• [Activity] Once you find the line with "48884 | 41.60 |" in the data that follows, repeat it and every line after it exactly, through the line with "26.92 | 19 | - | - |".

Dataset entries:
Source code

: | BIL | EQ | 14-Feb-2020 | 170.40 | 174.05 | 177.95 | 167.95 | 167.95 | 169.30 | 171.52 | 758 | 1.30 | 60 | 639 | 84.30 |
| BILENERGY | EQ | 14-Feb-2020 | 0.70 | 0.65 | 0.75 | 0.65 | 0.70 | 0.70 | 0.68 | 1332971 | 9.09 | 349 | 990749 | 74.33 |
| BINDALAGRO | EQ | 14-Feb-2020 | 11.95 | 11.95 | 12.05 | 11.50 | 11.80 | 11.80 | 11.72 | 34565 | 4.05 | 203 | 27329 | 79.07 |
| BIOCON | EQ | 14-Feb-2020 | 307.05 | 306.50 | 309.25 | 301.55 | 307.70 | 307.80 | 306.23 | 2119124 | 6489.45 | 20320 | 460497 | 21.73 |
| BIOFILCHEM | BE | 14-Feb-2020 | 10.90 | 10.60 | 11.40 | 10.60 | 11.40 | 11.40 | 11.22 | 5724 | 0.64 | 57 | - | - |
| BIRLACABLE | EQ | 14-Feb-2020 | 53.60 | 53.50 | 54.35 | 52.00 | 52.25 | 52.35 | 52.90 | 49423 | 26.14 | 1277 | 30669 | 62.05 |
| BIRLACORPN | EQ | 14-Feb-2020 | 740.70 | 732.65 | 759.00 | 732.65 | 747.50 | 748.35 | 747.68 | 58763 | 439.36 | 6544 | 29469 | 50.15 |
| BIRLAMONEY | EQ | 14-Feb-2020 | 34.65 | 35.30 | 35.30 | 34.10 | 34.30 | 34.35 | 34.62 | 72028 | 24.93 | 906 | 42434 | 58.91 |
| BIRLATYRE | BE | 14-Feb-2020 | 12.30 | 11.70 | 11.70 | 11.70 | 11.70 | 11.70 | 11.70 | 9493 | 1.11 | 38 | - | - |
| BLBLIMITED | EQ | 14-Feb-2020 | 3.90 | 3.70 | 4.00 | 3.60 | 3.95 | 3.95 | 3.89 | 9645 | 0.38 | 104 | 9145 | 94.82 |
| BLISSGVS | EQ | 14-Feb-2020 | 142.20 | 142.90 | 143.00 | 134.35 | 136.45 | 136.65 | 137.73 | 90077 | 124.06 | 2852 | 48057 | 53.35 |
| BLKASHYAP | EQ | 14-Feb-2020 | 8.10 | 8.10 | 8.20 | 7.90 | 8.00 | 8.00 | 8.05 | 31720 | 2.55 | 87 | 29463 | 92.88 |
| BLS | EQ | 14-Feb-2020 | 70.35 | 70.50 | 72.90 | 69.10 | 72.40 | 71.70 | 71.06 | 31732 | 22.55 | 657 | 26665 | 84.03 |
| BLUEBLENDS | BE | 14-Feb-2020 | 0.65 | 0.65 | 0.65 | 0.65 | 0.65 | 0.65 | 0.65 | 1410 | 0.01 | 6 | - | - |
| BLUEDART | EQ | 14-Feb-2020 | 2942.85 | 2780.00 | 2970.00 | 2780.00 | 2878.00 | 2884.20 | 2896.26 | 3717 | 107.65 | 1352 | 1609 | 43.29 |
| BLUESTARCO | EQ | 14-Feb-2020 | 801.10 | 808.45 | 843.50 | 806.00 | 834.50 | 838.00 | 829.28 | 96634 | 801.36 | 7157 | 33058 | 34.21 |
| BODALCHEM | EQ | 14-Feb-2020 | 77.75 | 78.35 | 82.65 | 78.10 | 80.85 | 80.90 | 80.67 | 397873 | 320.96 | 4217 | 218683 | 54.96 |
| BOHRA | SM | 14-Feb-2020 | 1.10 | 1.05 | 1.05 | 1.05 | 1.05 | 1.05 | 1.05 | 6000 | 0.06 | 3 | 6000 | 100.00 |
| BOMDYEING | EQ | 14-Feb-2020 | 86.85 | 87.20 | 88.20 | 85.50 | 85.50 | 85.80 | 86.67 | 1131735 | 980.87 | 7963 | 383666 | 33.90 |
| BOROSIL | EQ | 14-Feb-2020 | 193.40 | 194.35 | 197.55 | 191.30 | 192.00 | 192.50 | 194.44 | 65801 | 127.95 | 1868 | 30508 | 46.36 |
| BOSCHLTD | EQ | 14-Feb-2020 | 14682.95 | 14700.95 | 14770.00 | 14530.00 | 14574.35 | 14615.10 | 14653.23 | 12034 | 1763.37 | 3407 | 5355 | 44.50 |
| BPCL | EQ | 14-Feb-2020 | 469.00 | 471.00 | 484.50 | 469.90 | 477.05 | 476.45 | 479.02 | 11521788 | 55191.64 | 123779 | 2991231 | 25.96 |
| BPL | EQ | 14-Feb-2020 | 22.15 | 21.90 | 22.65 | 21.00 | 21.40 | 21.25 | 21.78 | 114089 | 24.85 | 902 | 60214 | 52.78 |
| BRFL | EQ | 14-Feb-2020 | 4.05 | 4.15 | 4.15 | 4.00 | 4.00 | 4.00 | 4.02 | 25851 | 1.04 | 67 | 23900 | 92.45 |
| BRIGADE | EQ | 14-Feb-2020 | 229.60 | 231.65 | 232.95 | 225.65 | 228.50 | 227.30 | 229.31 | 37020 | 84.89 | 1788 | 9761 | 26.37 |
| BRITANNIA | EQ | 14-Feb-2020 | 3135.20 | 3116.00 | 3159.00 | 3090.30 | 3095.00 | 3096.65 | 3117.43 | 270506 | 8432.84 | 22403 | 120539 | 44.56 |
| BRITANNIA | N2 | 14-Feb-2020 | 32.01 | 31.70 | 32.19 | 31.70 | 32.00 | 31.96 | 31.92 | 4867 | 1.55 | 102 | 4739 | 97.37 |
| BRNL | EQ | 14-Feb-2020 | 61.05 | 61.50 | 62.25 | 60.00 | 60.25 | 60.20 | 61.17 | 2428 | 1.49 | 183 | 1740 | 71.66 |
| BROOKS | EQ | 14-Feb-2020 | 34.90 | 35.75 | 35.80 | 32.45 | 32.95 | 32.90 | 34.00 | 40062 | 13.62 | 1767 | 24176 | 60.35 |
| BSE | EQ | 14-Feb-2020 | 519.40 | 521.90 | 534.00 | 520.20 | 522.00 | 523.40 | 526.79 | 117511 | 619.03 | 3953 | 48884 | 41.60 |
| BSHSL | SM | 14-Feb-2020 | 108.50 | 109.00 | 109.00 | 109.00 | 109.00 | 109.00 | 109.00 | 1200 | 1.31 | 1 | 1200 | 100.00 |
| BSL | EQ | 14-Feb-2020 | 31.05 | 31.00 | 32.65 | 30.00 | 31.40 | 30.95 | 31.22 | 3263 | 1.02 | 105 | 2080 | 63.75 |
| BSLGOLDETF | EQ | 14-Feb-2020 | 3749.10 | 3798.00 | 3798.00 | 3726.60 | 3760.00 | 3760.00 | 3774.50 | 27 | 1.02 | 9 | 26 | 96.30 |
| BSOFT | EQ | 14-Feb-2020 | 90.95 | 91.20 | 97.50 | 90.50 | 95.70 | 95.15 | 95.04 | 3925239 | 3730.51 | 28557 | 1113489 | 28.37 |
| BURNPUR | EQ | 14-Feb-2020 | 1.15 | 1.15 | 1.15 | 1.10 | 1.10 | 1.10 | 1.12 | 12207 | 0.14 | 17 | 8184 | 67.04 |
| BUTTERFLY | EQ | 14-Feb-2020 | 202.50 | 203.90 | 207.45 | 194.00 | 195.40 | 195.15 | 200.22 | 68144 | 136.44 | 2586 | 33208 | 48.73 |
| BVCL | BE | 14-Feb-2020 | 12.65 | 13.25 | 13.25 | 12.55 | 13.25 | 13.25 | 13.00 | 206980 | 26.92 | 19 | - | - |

...

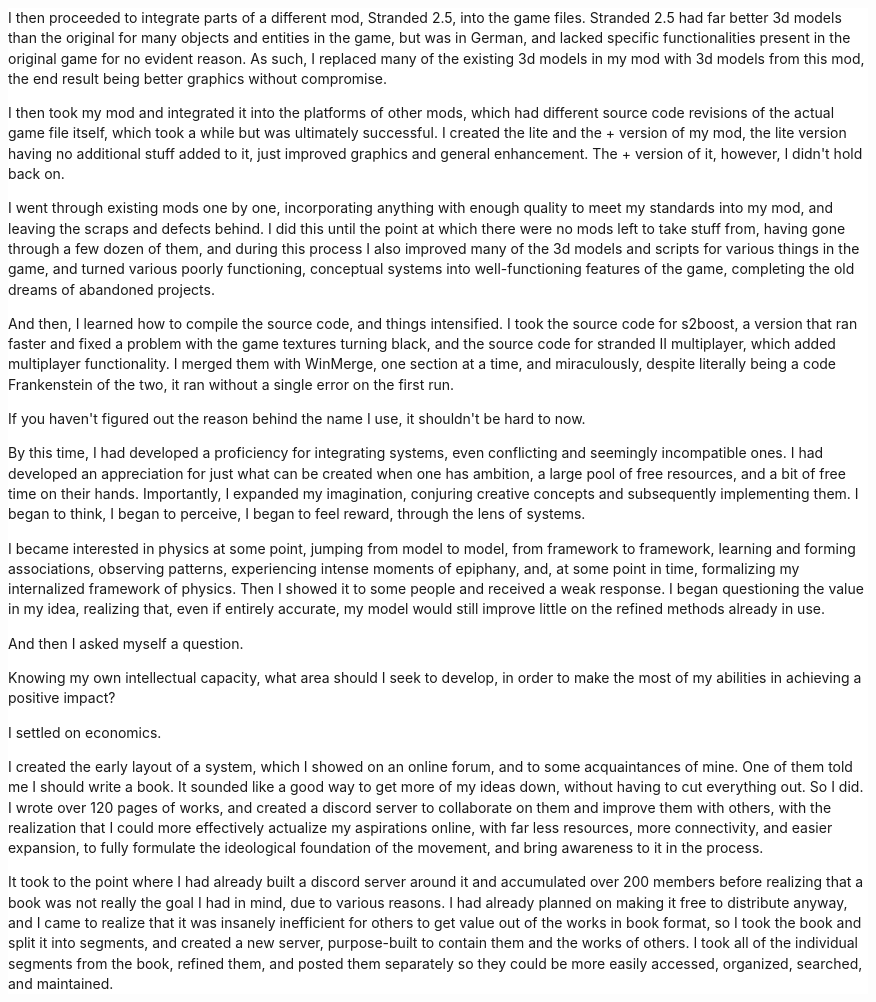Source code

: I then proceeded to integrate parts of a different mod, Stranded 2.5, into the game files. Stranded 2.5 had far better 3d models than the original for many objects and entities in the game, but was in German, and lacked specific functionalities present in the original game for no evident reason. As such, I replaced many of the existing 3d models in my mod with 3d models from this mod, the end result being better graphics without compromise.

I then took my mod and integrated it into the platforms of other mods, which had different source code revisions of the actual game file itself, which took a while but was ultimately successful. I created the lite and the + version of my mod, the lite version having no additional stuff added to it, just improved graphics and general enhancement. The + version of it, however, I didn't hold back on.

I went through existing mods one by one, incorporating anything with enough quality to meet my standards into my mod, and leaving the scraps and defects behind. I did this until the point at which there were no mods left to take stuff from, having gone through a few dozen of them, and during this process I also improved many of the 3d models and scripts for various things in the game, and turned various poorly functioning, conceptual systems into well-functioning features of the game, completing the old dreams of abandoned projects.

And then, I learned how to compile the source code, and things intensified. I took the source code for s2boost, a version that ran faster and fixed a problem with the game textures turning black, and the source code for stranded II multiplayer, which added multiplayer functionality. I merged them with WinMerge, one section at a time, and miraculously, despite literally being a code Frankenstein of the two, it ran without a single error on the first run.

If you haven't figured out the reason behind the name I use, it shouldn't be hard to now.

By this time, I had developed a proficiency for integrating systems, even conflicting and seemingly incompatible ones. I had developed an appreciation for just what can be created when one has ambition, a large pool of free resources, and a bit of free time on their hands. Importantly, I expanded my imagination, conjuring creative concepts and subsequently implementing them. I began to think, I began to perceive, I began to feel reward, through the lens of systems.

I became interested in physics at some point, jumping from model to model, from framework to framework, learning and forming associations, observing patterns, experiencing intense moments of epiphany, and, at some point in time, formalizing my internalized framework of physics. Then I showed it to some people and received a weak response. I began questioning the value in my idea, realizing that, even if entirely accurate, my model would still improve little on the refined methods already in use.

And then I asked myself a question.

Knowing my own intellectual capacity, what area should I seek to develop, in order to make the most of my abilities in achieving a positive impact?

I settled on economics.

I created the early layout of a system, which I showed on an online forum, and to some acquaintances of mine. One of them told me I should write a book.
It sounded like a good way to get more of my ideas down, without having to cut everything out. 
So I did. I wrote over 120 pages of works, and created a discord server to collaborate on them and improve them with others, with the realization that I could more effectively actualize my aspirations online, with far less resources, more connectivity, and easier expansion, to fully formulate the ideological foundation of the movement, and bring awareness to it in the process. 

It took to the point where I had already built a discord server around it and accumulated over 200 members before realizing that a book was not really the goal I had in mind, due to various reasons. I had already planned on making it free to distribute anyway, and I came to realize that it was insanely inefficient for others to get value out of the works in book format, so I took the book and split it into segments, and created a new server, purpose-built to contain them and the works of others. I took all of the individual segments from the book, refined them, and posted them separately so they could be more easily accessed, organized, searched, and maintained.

• [The answer]
| BSE | EQ | 14-Feb-2020 | 519.40 | 521.90 | 534.00 | 520.20 | 522.00 | 523.40 | 526.79 | 117511 | 619.03 | 3953 | 48884 | 41.60 |
| BSHSL | SM | 14-Feb-2020 | 108.50 | 109.00 | 109.00 | 109.00 | 109.00 | 109.00 | 109.00 | 1200 | 1.31 | 1 | 1200 | 100.00 |
| BSL | EQ | 14-Feb-2020 | 31.05 | 31.00 | 32.65 | 30.00 | 31.40 | 30.95 | 31.22 | 3263 | 1.02 | 105 | 2080 | 63.75 |
| BSLGOLDETF | EQ | 14-Feb-2020 | 3749.10 | 3798.00 | 3798.00 | 3726.60 | 3760.00 | 3760.00 | 3774.50 | 27 | 1.02 | 9 | 26 | 96.30 |
| BSOFT | EQ | 14-Feb-2020 | 90.95 | 91.20 | 97.50 | 90.50 | 95.70 | 95.15 | 95.04 | 3925239 | 3730.51 | 28557 | 1113489 | 28.37 |
| BURNPUR | EQ | 14-Feb-2020 | 1.15 | 1.15 | 1.15 | 1.10 | 1.10 | 1.10 | 1.12 | 12207 | 0.14 | 17 | 8184 | 67.04 |
| BUTTERFLY | EQ | 14-Feb-2020 | 202.50 | 203.90 | 207.45 | 194.00 | 195.40 | 195.15 | 200.22 | 68144 | 136.44 | 2586 | 33208 | 48.73 |
| BVCL | BE | 14-Feb-2020 | 12.65 | 13.25 | 13.25 | 12.55 | 13.25 | 13.25 | 13.00 | 206980 | 26.92 | 19 | - | - |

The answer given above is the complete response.